TYPE VECTOR x AS INT y AS INT END TYPE TYPE SPRITE pos AS VECTOR color AS BYTE END TYPE
To access fields within the nested type, you can extend the dot notation like in the following example:
DIM monster AS SPRITE monster.pos.x = 160 monster.pos.y = 100 monster.color = 3
Type methods
You can define Subroutines and Functions within a type declaration that allows you to define routines that work with data in a single instance of that type. These routines are called type methods and are very similar to object methods in object-oriented programming. Extending the example above, let's write a routine that moves the imaginary monster on the horizontal axis:
TYPE VECTOR
x AS INT
y AS INT
END TYPE
TYPE SPRITE
pos AS VECTOR
color AS BYTE
SUB move (amount AS INT) STATIC
THIS.pos.x = THIS.pos.x + amount
END SUB
END TYPE
DIM monster AS SPRITE
monster.pos.x = 100
CALL monster.move(5)
PRINT monster.pos.x : REM outputs 105
The THIS keyword
Note the usage of the THIS keyword in the above example. THIS is a special variable that refers to the instance on which the method was called. In the above example, THIS refers to the variable that the move method was called on, in this case: monster.
Note
Adding methods to a TYPE definition does not increase an instance's size and therefore methods do not count in the 64 bytes size limit.

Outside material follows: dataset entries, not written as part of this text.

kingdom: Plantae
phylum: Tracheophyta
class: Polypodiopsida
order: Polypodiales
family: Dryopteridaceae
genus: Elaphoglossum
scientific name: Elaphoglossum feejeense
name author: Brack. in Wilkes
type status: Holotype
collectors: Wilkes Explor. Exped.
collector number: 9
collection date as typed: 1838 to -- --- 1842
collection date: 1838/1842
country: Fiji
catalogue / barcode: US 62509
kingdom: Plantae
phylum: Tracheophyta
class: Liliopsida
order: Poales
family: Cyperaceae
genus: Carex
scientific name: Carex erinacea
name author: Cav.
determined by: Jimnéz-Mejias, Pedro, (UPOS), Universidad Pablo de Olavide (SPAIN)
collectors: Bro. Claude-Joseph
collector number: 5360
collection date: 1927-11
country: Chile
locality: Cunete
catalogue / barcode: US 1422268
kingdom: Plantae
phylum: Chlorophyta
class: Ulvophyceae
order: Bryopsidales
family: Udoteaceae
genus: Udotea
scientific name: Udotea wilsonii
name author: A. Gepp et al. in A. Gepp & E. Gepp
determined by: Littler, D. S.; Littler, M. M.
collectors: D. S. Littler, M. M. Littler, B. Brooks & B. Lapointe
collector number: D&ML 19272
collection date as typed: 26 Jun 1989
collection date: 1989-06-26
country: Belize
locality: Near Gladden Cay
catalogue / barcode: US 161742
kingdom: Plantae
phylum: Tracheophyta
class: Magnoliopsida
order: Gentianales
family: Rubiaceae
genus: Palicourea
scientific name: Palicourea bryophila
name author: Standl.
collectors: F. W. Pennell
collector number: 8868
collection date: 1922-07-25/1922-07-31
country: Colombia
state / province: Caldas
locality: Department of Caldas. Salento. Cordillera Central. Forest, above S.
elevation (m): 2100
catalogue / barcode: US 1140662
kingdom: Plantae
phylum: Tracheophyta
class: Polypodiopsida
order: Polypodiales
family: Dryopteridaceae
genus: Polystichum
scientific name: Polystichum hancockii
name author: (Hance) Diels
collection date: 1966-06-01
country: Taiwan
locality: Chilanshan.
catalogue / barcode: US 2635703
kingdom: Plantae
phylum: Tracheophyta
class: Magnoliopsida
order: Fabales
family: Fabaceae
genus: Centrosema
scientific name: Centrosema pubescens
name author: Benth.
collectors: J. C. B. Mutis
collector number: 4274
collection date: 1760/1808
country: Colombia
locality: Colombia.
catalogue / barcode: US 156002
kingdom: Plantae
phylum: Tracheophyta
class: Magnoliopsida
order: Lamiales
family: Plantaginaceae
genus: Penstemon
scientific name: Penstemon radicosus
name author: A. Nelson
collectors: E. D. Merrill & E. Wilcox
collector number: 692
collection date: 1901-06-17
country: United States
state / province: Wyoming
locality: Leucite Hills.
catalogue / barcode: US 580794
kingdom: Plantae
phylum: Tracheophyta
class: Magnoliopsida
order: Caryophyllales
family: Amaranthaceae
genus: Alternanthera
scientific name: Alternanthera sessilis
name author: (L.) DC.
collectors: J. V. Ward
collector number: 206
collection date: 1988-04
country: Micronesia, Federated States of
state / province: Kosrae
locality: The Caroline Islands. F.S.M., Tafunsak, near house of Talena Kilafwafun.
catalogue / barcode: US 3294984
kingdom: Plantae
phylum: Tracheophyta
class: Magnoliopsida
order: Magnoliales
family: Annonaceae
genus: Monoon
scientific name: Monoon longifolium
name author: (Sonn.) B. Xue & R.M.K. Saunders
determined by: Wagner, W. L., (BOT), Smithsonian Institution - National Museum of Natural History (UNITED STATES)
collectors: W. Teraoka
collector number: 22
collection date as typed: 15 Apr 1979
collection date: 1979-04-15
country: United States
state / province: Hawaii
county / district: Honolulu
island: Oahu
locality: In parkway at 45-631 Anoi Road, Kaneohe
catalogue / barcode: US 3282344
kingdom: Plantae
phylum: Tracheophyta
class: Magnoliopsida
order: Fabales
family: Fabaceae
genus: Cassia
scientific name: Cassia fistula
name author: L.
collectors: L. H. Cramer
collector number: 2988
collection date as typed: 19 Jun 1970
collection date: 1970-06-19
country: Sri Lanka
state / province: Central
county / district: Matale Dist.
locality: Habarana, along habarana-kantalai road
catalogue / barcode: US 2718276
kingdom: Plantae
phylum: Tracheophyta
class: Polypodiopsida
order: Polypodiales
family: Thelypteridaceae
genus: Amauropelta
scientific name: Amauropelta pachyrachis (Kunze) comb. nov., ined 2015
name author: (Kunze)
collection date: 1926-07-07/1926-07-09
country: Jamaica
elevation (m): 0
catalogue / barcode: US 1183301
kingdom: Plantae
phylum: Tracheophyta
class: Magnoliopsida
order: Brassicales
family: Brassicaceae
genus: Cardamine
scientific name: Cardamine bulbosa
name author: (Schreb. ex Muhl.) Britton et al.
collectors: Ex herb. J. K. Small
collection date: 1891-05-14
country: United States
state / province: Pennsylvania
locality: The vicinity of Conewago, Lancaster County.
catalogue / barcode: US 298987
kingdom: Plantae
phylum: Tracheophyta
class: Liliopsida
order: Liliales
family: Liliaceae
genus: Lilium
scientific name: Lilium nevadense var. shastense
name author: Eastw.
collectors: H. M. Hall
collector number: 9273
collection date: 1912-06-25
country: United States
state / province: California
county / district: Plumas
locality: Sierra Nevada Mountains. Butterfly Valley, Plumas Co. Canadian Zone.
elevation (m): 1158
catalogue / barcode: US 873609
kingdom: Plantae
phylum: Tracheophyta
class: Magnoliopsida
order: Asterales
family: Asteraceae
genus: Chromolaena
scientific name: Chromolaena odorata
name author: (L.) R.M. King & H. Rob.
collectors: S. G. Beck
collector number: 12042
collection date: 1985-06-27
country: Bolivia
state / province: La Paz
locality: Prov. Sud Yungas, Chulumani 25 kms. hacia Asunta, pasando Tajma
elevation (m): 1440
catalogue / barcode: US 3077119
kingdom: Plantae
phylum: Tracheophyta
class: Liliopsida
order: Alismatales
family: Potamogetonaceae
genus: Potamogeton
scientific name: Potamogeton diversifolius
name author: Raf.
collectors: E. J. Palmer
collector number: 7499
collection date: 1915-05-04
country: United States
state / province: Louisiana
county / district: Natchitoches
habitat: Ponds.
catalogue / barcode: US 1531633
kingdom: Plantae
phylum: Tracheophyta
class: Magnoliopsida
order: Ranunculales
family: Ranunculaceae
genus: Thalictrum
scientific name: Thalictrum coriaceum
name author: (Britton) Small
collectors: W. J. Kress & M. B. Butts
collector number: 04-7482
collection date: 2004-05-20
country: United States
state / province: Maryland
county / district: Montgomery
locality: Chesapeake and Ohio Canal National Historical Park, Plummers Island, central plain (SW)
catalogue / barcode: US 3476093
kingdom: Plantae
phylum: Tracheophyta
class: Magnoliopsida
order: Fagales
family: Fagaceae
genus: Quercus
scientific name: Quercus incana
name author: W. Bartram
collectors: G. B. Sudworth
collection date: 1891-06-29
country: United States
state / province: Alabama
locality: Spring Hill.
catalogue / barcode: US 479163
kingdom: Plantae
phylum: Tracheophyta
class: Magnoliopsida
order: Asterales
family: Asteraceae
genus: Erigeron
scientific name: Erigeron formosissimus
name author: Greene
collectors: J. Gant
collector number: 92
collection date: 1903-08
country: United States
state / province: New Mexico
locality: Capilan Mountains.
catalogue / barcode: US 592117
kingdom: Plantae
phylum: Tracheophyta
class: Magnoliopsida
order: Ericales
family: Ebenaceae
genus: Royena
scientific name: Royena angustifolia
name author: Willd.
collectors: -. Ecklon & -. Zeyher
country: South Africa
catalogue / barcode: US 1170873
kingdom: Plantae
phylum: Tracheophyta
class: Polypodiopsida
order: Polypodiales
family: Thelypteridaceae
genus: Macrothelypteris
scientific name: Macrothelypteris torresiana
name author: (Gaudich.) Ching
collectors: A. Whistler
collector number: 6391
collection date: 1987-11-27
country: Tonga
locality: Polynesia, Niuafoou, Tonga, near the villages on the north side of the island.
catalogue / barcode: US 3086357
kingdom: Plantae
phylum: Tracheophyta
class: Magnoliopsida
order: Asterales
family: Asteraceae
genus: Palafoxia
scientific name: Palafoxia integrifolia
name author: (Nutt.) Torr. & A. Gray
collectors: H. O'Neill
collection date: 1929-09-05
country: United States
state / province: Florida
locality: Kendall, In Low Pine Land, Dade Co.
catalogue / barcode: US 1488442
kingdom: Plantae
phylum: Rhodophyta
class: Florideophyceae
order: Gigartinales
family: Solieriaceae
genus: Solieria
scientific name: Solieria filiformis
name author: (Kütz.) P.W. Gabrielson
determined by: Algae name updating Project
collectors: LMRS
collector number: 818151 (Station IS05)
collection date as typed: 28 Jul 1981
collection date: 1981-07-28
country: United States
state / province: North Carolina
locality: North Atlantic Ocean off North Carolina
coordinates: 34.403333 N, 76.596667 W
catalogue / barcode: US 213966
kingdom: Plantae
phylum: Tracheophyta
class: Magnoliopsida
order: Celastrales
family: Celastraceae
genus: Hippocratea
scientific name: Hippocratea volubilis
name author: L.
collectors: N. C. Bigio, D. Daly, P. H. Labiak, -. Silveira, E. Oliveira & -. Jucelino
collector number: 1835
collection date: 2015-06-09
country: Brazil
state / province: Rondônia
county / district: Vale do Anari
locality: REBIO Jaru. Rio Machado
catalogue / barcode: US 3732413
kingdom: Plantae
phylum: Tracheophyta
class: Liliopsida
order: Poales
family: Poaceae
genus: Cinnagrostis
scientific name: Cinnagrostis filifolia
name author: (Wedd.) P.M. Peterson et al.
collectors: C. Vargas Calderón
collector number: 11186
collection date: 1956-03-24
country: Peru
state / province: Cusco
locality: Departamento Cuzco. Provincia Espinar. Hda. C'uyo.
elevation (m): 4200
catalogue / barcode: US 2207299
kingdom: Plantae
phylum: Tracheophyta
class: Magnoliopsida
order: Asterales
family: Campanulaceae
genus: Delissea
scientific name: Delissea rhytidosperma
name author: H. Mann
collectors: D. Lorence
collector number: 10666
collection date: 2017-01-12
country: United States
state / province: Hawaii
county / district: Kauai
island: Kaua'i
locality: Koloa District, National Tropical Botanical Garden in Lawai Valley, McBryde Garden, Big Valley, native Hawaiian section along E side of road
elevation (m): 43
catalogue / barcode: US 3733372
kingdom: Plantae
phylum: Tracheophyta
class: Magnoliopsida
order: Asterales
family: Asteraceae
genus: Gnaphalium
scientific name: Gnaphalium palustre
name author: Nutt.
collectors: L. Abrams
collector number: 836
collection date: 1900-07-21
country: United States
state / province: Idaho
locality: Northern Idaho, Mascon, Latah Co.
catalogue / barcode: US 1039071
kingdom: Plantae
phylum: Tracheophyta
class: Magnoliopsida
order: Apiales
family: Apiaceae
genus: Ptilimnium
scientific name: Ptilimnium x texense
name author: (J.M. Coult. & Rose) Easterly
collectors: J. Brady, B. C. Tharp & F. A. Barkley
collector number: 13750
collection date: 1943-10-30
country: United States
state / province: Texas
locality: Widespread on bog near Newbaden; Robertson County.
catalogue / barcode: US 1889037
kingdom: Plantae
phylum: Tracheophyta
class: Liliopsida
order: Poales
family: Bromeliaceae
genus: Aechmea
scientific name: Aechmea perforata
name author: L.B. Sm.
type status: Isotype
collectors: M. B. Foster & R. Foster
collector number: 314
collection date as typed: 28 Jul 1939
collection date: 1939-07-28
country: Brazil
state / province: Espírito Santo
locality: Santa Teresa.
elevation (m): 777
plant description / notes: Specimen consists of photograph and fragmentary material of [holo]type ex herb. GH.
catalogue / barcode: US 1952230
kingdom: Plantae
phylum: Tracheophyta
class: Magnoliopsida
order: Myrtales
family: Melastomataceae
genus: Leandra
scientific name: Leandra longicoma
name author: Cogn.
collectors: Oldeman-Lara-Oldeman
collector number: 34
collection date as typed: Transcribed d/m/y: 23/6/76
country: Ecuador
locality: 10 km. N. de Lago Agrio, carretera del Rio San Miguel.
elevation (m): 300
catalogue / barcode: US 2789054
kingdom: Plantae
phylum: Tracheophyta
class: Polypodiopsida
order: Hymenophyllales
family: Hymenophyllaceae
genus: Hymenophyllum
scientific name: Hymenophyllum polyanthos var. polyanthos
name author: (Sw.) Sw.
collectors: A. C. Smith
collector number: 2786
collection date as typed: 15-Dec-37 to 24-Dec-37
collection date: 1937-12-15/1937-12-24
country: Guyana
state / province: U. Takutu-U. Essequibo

Defining functions within type definitions allows you to write methods that return a value. The following example is a theoretical game where two players fight each other, hitting in rounds, with a random damage. The method hit(damage) subtracts the damage from a fighter's energy and the method isdead() tells if the fighter is out of energy.
TYPE FIGHTER
energy as INT
SUB hit (damage AS BYTE) STATIC
THIS.energy = THIS.energy - CINT(damage)
END SUB
FUNCTION isdead AS BYTE () STATIC
RETURN THIS.energy <= 0
END FUNCTION
END TYPE
DIM player1 AS FIGHTER
DIM player2 AS FIGHTER
player1.energy = 1000
player2.energy = 1000
RANDOMIZE TI()
DO
CALL player1.hit(CBYTE(RNDL()))
CALL player2.hit(CBYTE(RNDL()))
PRINT "p1 energy: "; player1.energy; ", p2 energy: "; player2.energy
LOOP UNTIL player1.isdead() OR player2.isdead()
PRINT "game over"
As seen above, you can organize code in a very well-structured way with the help of UDT's.